Records to use —
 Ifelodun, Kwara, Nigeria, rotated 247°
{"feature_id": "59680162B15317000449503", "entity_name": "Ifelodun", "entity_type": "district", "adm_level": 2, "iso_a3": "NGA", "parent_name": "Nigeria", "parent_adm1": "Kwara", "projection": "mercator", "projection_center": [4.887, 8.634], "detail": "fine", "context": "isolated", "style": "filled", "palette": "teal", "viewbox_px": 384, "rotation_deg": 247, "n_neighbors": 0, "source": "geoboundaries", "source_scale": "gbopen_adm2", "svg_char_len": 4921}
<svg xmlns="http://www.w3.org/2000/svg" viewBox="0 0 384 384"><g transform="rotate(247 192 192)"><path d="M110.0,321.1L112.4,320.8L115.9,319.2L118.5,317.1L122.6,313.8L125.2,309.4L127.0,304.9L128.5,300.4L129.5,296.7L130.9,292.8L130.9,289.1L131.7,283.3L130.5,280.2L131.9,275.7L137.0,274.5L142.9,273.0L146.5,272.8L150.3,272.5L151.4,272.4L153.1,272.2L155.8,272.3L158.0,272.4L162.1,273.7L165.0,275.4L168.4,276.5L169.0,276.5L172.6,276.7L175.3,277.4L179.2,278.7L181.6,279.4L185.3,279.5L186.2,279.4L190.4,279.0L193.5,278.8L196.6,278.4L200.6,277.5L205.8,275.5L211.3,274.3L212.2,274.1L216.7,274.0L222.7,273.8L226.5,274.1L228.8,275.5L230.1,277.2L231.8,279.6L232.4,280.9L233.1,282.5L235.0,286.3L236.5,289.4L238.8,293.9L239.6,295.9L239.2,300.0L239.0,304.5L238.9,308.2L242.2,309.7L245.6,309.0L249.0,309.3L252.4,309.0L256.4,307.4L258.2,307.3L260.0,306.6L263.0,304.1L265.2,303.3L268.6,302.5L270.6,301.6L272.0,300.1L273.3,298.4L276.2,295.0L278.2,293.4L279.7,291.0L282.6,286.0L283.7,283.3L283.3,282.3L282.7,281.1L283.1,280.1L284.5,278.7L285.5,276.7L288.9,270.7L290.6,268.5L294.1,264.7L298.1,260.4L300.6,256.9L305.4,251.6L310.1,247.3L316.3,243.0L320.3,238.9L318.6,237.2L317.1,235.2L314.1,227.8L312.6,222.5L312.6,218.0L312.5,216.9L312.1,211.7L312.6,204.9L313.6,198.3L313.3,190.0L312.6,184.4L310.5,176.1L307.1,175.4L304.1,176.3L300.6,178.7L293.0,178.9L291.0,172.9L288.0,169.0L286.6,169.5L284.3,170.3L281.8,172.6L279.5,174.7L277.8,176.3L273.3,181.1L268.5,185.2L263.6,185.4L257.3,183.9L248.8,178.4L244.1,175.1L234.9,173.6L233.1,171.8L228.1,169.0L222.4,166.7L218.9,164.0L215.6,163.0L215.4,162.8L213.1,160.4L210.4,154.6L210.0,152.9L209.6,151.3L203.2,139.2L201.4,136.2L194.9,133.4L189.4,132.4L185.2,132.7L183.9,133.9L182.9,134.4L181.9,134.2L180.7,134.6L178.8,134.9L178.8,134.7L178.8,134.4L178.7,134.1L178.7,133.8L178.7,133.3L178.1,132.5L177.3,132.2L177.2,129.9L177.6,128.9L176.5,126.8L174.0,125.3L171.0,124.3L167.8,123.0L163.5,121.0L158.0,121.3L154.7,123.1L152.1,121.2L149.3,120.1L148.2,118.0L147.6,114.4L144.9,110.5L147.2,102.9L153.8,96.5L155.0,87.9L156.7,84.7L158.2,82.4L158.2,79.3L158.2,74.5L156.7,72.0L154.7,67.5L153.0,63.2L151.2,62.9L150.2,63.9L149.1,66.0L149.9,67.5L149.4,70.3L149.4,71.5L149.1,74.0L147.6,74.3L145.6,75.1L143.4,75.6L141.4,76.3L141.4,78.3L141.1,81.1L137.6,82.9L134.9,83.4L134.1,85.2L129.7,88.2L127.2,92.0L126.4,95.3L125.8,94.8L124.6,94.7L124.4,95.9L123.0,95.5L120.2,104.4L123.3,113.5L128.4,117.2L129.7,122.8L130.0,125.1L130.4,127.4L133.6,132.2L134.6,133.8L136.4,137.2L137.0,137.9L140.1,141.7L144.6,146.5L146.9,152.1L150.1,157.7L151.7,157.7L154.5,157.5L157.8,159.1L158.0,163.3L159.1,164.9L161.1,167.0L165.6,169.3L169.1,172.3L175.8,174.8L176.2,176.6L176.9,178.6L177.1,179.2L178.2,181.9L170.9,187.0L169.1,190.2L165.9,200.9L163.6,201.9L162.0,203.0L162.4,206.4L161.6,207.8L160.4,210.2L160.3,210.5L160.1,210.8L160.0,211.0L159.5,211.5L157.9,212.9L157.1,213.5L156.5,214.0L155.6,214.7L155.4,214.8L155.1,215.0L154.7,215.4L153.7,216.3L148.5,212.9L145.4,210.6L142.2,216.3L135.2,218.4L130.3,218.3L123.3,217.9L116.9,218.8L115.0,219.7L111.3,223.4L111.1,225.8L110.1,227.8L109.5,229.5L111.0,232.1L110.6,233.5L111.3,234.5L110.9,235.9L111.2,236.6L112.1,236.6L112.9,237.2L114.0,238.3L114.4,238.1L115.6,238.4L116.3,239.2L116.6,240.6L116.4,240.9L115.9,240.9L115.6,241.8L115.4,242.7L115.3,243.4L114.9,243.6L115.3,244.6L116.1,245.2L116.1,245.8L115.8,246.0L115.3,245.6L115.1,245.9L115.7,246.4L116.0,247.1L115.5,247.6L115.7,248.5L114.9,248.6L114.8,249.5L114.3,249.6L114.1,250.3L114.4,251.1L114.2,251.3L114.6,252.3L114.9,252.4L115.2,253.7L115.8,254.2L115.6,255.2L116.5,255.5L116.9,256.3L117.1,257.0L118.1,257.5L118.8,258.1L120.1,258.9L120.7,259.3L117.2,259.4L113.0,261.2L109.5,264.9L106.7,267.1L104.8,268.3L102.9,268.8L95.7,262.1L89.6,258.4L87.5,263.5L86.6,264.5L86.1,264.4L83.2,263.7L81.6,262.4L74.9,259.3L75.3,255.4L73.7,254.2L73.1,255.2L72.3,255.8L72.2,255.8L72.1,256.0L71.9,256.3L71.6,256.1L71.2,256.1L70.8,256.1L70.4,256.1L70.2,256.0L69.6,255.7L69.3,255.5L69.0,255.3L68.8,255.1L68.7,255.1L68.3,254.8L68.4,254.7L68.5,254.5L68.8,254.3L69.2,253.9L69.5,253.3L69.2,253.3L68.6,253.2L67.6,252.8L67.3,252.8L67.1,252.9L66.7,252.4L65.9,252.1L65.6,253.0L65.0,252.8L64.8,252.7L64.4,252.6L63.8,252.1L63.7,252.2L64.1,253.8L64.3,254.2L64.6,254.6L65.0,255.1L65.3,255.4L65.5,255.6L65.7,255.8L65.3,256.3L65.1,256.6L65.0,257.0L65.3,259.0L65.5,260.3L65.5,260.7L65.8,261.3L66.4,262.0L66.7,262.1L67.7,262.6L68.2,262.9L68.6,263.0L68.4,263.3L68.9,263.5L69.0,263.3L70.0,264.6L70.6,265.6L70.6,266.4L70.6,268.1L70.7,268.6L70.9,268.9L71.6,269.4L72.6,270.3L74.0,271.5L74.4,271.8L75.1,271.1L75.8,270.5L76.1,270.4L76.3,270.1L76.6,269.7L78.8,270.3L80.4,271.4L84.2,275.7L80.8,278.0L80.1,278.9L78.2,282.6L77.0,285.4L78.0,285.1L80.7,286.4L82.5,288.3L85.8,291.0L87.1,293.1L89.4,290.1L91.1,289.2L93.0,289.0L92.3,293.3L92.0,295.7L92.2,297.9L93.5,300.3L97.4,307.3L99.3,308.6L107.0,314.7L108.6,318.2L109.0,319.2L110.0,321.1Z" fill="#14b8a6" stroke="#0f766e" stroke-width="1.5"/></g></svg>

* * *

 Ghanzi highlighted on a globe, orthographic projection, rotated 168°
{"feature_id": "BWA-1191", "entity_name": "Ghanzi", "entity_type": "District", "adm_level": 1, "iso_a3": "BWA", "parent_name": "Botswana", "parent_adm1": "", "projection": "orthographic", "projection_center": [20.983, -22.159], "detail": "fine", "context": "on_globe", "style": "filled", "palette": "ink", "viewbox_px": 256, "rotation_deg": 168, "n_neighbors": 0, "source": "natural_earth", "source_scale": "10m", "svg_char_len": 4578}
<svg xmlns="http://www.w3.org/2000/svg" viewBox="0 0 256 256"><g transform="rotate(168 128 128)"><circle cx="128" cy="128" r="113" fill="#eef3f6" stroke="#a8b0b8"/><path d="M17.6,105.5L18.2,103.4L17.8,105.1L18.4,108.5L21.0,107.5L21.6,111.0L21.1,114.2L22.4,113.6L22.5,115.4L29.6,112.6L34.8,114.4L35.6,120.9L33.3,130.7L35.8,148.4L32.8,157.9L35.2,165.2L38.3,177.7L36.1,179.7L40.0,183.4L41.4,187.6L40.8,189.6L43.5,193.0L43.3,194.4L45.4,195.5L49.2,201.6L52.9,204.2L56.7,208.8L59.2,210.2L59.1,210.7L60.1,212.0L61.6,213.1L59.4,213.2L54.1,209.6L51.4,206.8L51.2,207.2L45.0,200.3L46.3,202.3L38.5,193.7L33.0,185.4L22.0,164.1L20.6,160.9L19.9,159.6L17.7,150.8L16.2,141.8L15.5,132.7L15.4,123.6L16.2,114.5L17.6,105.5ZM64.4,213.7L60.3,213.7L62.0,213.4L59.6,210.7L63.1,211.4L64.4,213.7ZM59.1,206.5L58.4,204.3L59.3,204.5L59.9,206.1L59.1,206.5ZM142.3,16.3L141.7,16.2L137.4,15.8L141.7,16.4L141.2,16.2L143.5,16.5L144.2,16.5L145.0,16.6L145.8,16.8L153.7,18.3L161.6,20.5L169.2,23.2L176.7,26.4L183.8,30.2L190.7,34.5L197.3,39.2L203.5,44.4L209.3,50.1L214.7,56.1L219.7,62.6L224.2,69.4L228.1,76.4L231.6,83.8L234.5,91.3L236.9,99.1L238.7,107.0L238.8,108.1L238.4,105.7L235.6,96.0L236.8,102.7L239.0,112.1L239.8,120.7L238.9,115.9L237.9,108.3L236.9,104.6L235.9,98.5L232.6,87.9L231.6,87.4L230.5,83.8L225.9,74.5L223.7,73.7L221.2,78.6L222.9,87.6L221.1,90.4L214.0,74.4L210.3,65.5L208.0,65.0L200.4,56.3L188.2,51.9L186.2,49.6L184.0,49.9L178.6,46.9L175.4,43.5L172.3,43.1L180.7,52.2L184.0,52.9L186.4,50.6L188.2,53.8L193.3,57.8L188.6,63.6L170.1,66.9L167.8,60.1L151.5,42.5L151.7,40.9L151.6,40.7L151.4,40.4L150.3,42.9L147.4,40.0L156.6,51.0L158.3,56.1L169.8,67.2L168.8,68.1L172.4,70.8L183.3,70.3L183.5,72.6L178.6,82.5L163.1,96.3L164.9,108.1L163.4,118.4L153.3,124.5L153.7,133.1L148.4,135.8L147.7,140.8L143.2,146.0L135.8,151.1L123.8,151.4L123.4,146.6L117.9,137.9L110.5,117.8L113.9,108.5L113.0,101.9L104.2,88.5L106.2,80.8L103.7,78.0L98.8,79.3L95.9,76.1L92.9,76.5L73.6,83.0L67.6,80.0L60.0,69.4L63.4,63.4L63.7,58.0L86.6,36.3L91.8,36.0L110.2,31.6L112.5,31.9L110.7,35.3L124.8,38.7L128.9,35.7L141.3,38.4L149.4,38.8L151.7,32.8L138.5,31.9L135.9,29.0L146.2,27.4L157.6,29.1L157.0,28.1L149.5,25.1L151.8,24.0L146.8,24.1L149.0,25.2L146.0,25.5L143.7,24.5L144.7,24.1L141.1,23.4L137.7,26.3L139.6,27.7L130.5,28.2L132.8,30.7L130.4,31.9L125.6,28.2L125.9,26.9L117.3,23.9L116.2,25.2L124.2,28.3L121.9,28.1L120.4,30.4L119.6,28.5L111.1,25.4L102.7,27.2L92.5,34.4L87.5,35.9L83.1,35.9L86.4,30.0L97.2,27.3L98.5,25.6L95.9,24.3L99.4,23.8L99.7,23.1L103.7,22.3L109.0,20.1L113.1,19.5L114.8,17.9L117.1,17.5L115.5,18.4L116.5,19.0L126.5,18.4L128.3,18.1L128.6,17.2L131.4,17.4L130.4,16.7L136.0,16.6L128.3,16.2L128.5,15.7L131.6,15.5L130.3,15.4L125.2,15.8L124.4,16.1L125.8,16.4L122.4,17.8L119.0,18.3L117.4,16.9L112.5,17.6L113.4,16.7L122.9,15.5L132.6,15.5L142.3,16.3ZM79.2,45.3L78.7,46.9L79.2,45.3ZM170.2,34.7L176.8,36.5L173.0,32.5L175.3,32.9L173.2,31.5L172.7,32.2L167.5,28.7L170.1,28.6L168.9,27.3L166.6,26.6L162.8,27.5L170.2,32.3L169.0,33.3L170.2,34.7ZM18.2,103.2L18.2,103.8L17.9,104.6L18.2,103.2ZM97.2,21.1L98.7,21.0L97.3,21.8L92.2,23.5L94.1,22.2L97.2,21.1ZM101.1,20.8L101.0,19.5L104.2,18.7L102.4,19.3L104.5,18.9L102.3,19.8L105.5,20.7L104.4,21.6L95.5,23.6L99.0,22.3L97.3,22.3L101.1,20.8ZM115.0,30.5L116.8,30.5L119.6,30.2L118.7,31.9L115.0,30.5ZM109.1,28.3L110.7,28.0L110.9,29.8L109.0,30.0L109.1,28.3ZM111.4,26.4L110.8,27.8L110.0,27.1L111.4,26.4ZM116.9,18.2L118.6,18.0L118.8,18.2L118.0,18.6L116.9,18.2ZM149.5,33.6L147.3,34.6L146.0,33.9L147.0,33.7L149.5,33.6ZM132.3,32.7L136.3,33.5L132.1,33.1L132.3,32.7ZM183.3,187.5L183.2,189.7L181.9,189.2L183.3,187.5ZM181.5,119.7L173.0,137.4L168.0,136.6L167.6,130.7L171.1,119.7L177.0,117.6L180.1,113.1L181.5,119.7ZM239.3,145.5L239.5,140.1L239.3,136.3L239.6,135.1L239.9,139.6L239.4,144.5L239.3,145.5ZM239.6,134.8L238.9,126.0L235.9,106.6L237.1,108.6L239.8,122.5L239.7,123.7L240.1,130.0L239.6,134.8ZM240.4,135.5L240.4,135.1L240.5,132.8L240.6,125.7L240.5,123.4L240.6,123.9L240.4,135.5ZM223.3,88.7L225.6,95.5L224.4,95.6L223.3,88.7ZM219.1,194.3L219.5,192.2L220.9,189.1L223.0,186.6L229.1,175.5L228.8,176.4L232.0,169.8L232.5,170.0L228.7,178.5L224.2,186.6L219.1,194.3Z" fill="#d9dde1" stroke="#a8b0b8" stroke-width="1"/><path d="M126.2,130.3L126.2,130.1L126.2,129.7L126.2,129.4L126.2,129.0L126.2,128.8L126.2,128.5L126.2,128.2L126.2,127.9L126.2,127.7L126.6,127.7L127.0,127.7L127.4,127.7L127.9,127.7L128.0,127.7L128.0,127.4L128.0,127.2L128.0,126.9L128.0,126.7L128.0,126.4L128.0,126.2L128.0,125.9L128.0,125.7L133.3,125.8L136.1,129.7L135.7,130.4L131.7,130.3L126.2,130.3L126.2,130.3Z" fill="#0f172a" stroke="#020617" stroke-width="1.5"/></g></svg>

--

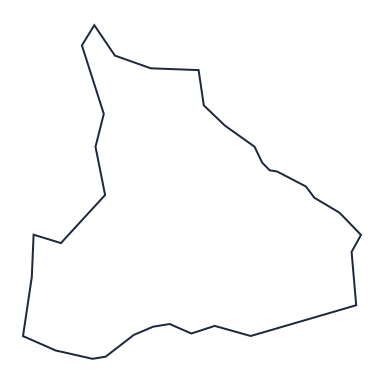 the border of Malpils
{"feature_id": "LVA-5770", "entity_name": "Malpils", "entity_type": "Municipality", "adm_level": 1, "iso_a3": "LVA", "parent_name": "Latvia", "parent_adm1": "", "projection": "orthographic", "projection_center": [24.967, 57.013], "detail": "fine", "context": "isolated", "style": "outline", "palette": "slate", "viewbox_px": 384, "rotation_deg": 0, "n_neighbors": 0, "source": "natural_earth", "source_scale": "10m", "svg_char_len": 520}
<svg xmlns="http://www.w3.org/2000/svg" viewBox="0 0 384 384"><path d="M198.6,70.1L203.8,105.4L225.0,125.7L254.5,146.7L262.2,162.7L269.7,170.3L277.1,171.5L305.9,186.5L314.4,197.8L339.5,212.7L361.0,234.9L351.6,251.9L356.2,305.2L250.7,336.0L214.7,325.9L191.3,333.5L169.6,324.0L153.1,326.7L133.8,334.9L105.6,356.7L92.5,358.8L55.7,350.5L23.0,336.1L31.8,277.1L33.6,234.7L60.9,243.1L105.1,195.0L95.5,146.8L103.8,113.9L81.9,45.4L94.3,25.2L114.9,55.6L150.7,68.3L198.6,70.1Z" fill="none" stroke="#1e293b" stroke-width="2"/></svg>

Task goal —
Please report each line of the listing above that contains the string "filled", copying every such line in full. Case counts when matching.

Exercise output —
{"feature_id": "59680162B15317000449503", "entity_name": "Ifelodun", "entity_type": "district", "adm_level": 2, "iso_a3": "NGA", "parent_name": "Nigeria", "parent_adm1": "Kwara", "projection": "mercator", "projection_center": [4.887, 8.634], "detail": "fine", "context": "isolated", "style": "filled", "palette": "teal", "viewbox_px": 384, "rotation_deg": 247, "n_neighbors": 0, "source": "geoboundaries", "source_scale": "gbopen_adm2", "svg_char_len": 4921}
{"feature_id": "BWA-1191", "entity_name": "Ghanzi", "entity_type": "District", "adm_level": 1, "iso_a3": "BWA", "parent_name": "Botswana", "parent_adm1": "", "projection": "orthographic", "projection_center": [20.983, -22.159], "detail": "fine", "context": "on_globe", "style": "filled", "palette": "ink", "viewbox_px": 256, "rotation_deg": 168, "n_neighbors": 0, "source": "natural_earth", "source_scale": "10m", "svg_char_len": 4578}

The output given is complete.